Even if an independent, indigenous woman is unlikely to win, the effort could help construct a national, grassroots movement that can push a range of issues related to indigenous rights back onto the agenda.
In this scenario, the electoral process would take on new gradations. Campaign messages would detail the reality in which indigenous communities live and highlight indigenous and poor people’s demands. But, above all, they would reveal the deep damage that government policies — aligned with savage capitalism and rampant imperialism — have caused, policies that have destroyed indigenous communities for centuries and that most people in Mexico have ignored.
The fact that the Zapatistas have proven experience in electing and ruling at the local level is evidence of the capacities of state transformation and the possibility of gaining political control at the national level. Now that the EZLN appears to see electoral participation as a site of resistance, organization, and struggle, we have great opportunity to democratize social and state institutions. Placing the anticapitalist left in the center of national politics could have a tremendous impact on the way people and governments prioritize public policies.
Discussion over this move should not focus on splitting votes against the neoliberal consensus government. A united movement against capitalism and imperialism should not exclude, but instead involve, many local fronts with democratic and electoral goals.
The alliances that the Zapatistas would have to enter would need to be guided at new working-class groups of the broadest kind, rather than liberal urban elites. It would offer the opportunity to present genuine radical ideas to the people. If there is anything to learn from electoral politics around the globe in recent years, it is that the ideology of moderation is in a state of collapse.
The style and culture of the radical left in Mexico has been historically shaped by intellectuals living in urban areas. They are a growing and diverse group; often they hail from modest backgrounds. But their priorities, rhetoric, and outlook is often radically different from rural and indigenous working-class people in small towns, most of them living in extreme poverty.

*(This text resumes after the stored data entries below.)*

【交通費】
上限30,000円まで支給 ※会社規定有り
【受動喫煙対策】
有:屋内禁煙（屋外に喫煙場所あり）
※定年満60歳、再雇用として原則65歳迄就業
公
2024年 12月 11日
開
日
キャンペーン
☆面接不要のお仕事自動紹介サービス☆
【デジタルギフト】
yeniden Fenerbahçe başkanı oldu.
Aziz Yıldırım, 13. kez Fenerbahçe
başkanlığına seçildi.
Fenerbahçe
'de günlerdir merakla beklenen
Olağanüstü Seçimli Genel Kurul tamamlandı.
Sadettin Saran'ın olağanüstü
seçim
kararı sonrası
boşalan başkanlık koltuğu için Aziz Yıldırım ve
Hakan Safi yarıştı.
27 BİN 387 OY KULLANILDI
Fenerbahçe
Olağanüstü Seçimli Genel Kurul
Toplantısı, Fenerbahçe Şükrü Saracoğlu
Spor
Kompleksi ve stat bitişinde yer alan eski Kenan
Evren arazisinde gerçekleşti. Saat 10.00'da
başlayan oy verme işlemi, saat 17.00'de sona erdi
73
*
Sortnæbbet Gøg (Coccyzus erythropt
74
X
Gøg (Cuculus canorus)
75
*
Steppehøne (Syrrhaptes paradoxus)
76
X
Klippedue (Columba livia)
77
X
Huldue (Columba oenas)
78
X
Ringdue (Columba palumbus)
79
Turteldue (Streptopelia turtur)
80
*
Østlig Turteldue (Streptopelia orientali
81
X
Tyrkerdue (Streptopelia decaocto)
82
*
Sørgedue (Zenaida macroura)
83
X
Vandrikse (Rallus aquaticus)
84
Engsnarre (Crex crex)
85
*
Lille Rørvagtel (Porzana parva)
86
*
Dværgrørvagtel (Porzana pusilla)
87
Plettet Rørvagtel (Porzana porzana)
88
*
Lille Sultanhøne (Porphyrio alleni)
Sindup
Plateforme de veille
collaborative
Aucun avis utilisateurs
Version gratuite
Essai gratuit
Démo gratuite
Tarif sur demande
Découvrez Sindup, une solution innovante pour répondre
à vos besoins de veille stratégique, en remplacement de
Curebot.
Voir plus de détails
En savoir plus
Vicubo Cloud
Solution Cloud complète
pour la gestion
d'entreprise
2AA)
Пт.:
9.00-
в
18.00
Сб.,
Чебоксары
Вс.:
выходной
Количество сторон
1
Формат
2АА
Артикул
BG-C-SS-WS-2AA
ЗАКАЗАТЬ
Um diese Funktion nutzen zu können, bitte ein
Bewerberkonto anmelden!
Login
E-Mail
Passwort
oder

That must change. Unless the Mexican left is rooted in working-class communities, unless it speaks a language that resonates with working-class values or priorities, then it has no political future. A large coalition based in class is critical to build a victorious campaign.
The Zapatista movement’s electoral turn presents an opportunity to do just that. There is no other faction which can present a class-based program defending all exploited groups in the country, fighting against sexism, racism, homophobia, and at the same time oppose the neoliberal interests which have made the Mexican state into one that actively works to spread poverty throughout the country.
Ultimately, Mexican society in general, and the indigenous people in particular, will decide whether this path is useful for transforming the country. If an indigenous female candidate can unify the discontent of the lower and middle class in a coherent voice of equality, opportunities and rights for all, she will surely be a contender for the presidency.
The Zapatistas’ electoral campaign offers an opportunity to transfer political power to the streets, schools, factories, and rural areas — far from the presidential offices in downtown Mexico City.